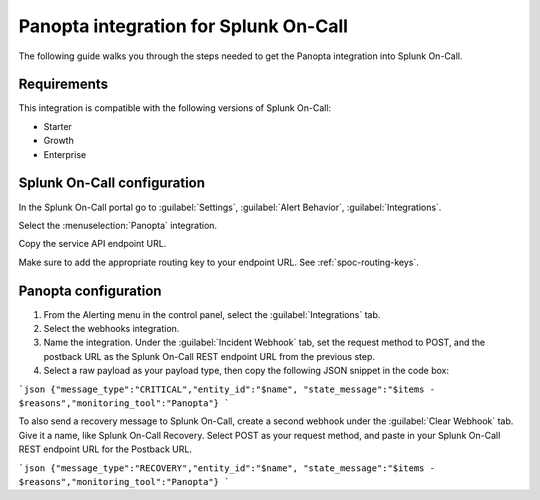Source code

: .. _panopta-spoc:

Panopta integration for Splunk On-Call
***************************************************

.. meta::
    :description: Configure the Panopta integration for Splunk On-Call.

The following guide walks you through the steps needed to get the Panopta integration into Splunk On-Call.


Requirements
==================

This integration is compatible with the following versions of Splunk On-Call:

- Starter
- Growth
- Enterprise

Splunk On-Call configuration
=====================================

In the Splunk On-Call portal go to :guilabel:`Settings`, :guilabel:`Alert Behavior`, :guilabel:`Integrations`.

.. image:: /_images/spoc/Integration-ALL-FINAL.png
   :alt: Integrations menu

Select the :menuselection:`Panopta` integration.

.. image:: /_images/spoc/Panopta-final.png
   :alt: Panopta integration

Copy the service API endpoint URL.

.. image:: /_images/spoc/Panopta-2-final.png
   :alt: Endpoint URL

Make sure to add the appropriate routing key to your endpoint URL. See :ref:`spoc-routing-keys`.

Panopta configuration
=====================================

1. From the Alerting menu in the control panel, select the :guilabel:`Integrations` tab.

2. Select the webhooks integration.

3. Name the integration. Under the :guilabel:`Incident Webhook` tab, set the request method to POST, and the postback URL as the Splunk On-Call REST endpoint URL from the previous step.

4. Select a raw payload as your payload type, then copy the following JSON snippet in the code box:

```json
{"message_type":"CRITICAL","entity_id":"$name", "state_message":"$items - $reasons","monitoring_tool":"Panopta"}
```

To also send a recovery message to Splunk On-Call, create a second webhook under the :guilabel:`Clear Webhook` tab. Give it a name, like Splunk On-Call Recovery. Select POST as your request method, and paste in your Splunk On-Call REST
endpoint URL for the Postback URL.

```json
{"message_type":"RECOVERY","entity_id":"$name", "state_message":"$items - $reasons","monitoring_tool":"Panopta"}
```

= = = = =

→ **TRY IT**: Say how many lines of the entries above hold the string "reasons", and say nothing besides the number.

→ **EXERCISE OUTPUT**: 2